Costly Mistake: Victim Loses $68 Million In Address Poisoning Scam

Crypto hackers have claimed another major victim, fooling him into sending $68 million to a wallet he thought was somebody else’s.

Blockchain data indicates that a once-wealthy Ethereum user lost all of his Bitcoin holdings after hackers contaminated a recipient’s wallet history. The user now holds just $1.6 million in crypto at his address.

The Danger Of Address Poisoning

According to Etherscan, the sending wallet’s remaining assets include 0.89 ETH ($2,747) and 1.63 million dollar-pegged DAI stablecoins.

The assets stolen from the victim included 1155 Wrapped Bitcoin (WBTC) – a token that operates like a stablecoin for Bitcoin on the Ethereum network, mirroring the price of the dominant digital asset. Naturally, WBTC is vulnerable to the many hacks and exploits common in the Ethereum ecosystem, such as address poisoning.

Wallet contamination or “address poisoning” involves sending a transaction – usually of zero or negligible value – to a victim’s wallet, simply so that the attacker’s address appears in the victim’s transaction history.

Notably, attackers will deliberately generate their address to have several starting and ending characters that match those of an address belonging to the victim. Popular wallet software often shrinks addresses to display only the first and last characters, making the differences in the middle undetectable on the surface.

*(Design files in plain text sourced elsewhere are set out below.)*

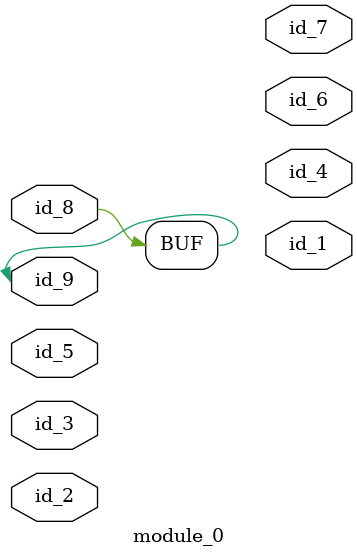
<source format=v>
`timescale 1 ps / 1 ps
module module_0 (
    id_1,
    id_2,
    id_3,
    id_4,
    id_5,
    id_6,
    id_7,
    id_8,
    id_9
);
  inout id_9;
  inout id_8;
  output id_7;
  output id_6;
  input id_5;
  output id_4;
  inout id_3;
  input id_2;
  output id_1;
  assign id_8 = id_9;
endmodule

</source>
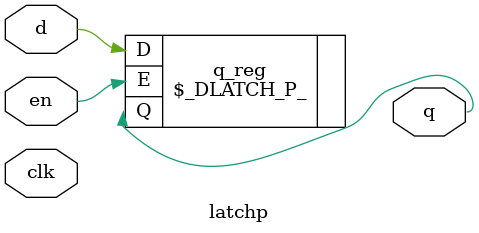
<source format=v>
/* Generated by Yosys 0.62+39 (git sha1 131911291-dirty, g++ 11.4.0-1ubuntu1~22.04.2 -Og -fPIC) */

(* top =  1  *)
(* src = "dut.sv:1.1-5.10" *)
module latchp(d, clk, en, q);
  (* src = "dut.sv:1.23-1.24" *)
  input d;
  wire d;
  (* src = "dut.sv:1.26-1.29" *)
  input clk;
  wire clk;
  (* src = "dut.sv:1.31-1.33" *)
  input en;
  wire en;
  (* src = "dut.sv:1.46-1.47" *)
  output q;
  wire q;
  (* src = "dut.sv:2.2-4.11" *)
  \$_DLATCH_P_  q_reg /* _0_ */ (
    .D(d),
    .E(en),
    .Q(q)
  );
endmodule

</source>
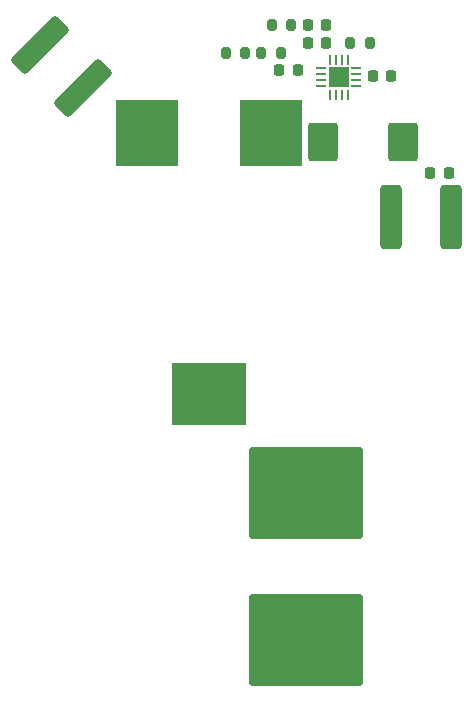
<source format=gtp>
G04 #@! TF.GenerationSoftware,KiCad,Pcbnew,8.0.1*
G04 #@! TF.CreationDate,2024-05-01T12:53:58+08:00*
G04 #@! TF.ProjectId,BatteryPod,42617474-6572-4795-906f-642e6b696361,rev?*
G04 #@! TF.SameCoordinates,Original*
G04 #@! TF.FileFunction,Paste,Top*
G04 #@! TF.FilePolarity,Positive*
%FSLAX46Y46*%
G04 Gerber Fmt 4.6, Leading zero omitted, Abs format (unit mm)*
G04 Created by KiCad (PCBNEW 8.0.1) date 2024-05-01 12:53:58*
%MOMM*%
%LPD*%
G01*
G04 APERTURE LIST*
G04 Aperture macros list*
%AMRoundRect*
0 Rectangle with rounded corners*
0 $1 Rounding radius*
0 $2 $3 $4 $5 $6 $7 $8 $9 X,Y pos of 4 corners*
0 Add a 4 corners polygon primitive as box body*
4,1,4,$2,$3,$4,$5,$6,$7,$8,$9,$2,$3,0*
0 Add four circle primitives for the rounded corners*
1,1,$1+$1,$2,$3*
1,1,$1+$1,$4,$5*
1,1,$1+$1,$6,$7*
1,1,$1+$1,$8,$9*
0 Add four rect primitives between the rounded corners*
20,1,$1+$1,$2,$3,$4,$5,0*
20,1,$1+$1,$4,$5,$6,$7,0*
20,1,$1+$1,$6,$7,$8,$9,0*
20,1,$1+$1,$8,$9,$2,$3,0*%
G04 Aperture macros list end*
%ADD10RoundRect,0.249998X-4.550002X3.650002X-4.550002X-3.650002X4.550002X-3.650002X4.550002X3.650002X0*%
%ADD11R,0.812800X0.254000*%
%ADD12R,0.254000X0.812800*%
%ADD13R,1.752600X1.752600*%
%ADD14R,5.334000X5.588000*%
%ADD15R,6.350000X5.283200*%
%ADD16RoundRect,0.250000X2.192031X1.272792X1.272792X2.192031X-2.192031X-1.272792X-1.272792X-2.192031X0*%
%ADD17RoundRect,0.250000X-0.650000X-2.450000X0.650000X-2.450000X0.650000X2.450000X-0.650000X2.450000X0*%
%ADD18RoundRect,0.200000X-0.200000X-0.275000X0.200000X-0.275000X0.200000X0.275000X-0.200000X0.275000X0*%
%ADD19RoundRect,0.200000X0.200000X0.275000X-0.200000X0.275000X-0.200000X-0.275000X0.200000X-0.275000X0*%
%ADD20RoundRect,0.225000X0.225000X0.250000X-0.225000X0.250000X-0.225000X-0.250000X0.225000X-0.250000X0*%
%ADD21RoundRect,0.225000X-0.225000X-0.250000X0.225000X-0.250000X0.225000X0.250000X-0.225000X0.250000X0*%
%ADD22RoundRect,0.250000X-1.000000X1.400000X-1.000000X-1.400000X1.000000X-1.400000X1.000000X1.400000X0*%
G04 APERTURE END LIST*
D10*
X112200000Y-119450000D03*
X112200000Y-131950000D03*
D11*
X116450000Y-85026989D03*
X116450000Y-84526863D03*
X116450000Y-84026737D03*
X116450000Y-83526611D03*
D12*
X115726989Y-82803600D03*
X115226863Y-82803600D03*
X114726737Y-82803600D03*
X114226611Y-82803600D03*
D11*
X113503600Y-83526611D03*
X113503600Y-84026737D03*
X113503600Y-84526863D03*
X113503600Y-85026989D03*
D12*
X114226611Y-85750000D03*
X114726737Y-85750000D03*
X115226863Y-85750000D03*
X115726989Y-85750000D03*
D13*
X114976800Y-84276800D03*
D14*
X109215001Y-89000000D03*
X98785002Y-89000000D03*
D15*
X104000000Y-111075001D03*
D16*
X93303122Y-85203122D03*
X89696878Y-81596878D03*
D17*
X119400000Y-96100000D03*
X124500000Y-96100000D03*
D18*
X109325000Y-79900000D03*
X110975000Y-79900000D03*
D19*
X117625000Y-81400000D03*
X115975000Y-81400000D03*
D20*
X109950000Y-83675000D03*
X111500000Y-83675000D03*
X113900000Y-79900000D03*
X112350000Y-79900000D03*
X113900000Y-81400000D03*
X112350000Y-81400000D03*
D21*
X122725000Y-92400000D03*
X124275000Y-92400000D03*
D20*
X119425000Y-84200000D03*
X117875000Y-84200000D03*
D18*
X108400000Y-82200000D03*
X110050000Y-82200000D03*
X105400000Y-82200000D03*
X107050000Y-82200000D03*
D22*
X120450000Y-89800000D03*
X113650000Y-89800000D03*
M02*

</source>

Address Poisoning In Action

In this case, both the attacker’s address and the real target address had characters starting with 0xd9A1, and ending with 853a91.

Ideally, the attacker hopes they try to copy that address from their history the next time they intend to receive a transaction, under the mistaken belief that it’s their address or that of someone they know.

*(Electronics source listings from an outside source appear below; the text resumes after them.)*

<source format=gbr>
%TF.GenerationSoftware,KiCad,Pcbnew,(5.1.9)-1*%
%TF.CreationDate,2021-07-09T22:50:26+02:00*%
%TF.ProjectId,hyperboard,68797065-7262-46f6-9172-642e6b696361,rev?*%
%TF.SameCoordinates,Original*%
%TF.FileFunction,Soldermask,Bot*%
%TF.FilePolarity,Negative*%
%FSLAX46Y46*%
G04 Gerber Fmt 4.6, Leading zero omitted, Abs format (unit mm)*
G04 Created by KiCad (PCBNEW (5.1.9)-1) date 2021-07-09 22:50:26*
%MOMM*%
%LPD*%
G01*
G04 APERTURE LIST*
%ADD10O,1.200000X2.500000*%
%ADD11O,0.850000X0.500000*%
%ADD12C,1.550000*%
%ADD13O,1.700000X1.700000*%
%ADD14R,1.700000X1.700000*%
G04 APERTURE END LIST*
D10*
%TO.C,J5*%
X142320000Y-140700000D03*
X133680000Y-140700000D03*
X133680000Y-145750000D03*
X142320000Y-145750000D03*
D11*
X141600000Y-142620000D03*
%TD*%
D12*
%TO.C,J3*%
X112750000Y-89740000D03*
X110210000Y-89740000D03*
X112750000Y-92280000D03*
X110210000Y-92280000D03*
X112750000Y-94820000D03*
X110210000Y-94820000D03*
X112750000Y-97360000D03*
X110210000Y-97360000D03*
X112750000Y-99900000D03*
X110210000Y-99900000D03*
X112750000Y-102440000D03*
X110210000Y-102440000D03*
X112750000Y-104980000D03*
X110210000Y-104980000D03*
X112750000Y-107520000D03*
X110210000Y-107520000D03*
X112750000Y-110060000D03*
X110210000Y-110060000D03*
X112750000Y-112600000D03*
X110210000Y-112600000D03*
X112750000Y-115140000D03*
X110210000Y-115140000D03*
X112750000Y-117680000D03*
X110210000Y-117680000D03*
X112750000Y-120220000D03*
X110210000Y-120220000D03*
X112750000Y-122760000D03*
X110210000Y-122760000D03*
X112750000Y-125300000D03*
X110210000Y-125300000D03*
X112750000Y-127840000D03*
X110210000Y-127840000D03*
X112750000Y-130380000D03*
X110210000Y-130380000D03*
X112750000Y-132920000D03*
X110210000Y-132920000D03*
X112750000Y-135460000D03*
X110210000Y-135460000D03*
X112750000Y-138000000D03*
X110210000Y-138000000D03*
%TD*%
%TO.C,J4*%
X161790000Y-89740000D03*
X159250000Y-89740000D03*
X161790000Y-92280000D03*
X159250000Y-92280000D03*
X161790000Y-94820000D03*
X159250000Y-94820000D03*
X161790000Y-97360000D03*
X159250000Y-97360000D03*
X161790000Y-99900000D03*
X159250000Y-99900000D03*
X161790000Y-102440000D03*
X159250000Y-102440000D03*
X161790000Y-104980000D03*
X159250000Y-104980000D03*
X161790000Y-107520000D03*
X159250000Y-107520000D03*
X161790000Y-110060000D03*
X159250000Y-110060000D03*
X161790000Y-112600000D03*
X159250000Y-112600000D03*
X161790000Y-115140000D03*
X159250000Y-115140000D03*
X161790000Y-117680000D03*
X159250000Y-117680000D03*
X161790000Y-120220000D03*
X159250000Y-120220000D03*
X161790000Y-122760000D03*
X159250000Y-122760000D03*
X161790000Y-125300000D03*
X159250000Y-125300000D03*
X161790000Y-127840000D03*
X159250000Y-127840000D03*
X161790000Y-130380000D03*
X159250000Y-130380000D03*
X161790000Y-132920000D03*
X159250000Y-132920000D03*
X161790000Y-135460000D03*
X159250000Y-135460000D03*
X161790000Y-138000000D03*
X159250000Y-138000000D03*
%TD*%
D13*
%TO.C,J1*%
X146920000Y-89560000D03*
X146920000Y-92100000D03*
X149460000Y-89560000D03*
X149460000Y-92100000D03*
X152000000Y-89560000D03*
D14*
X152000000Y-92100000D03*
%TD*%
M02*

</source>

Last year, address poisoners targeted a series of SafeWallet users, stealing $2 million within one week. Back in February, a Kraken user was robbed of 1 million USDT after scammers poisoned their history mimicking the victim’s prior interaction with the exchange.

Metamask suggests users avoid copying transactions from their history, and to add frequently used addresses to their address book to avoid using any that aren’t specifically whitelisted.

“This advice applies to your own address as much as it does the addresses of others to whom you may be sending funds,” the wallet provider states on its website.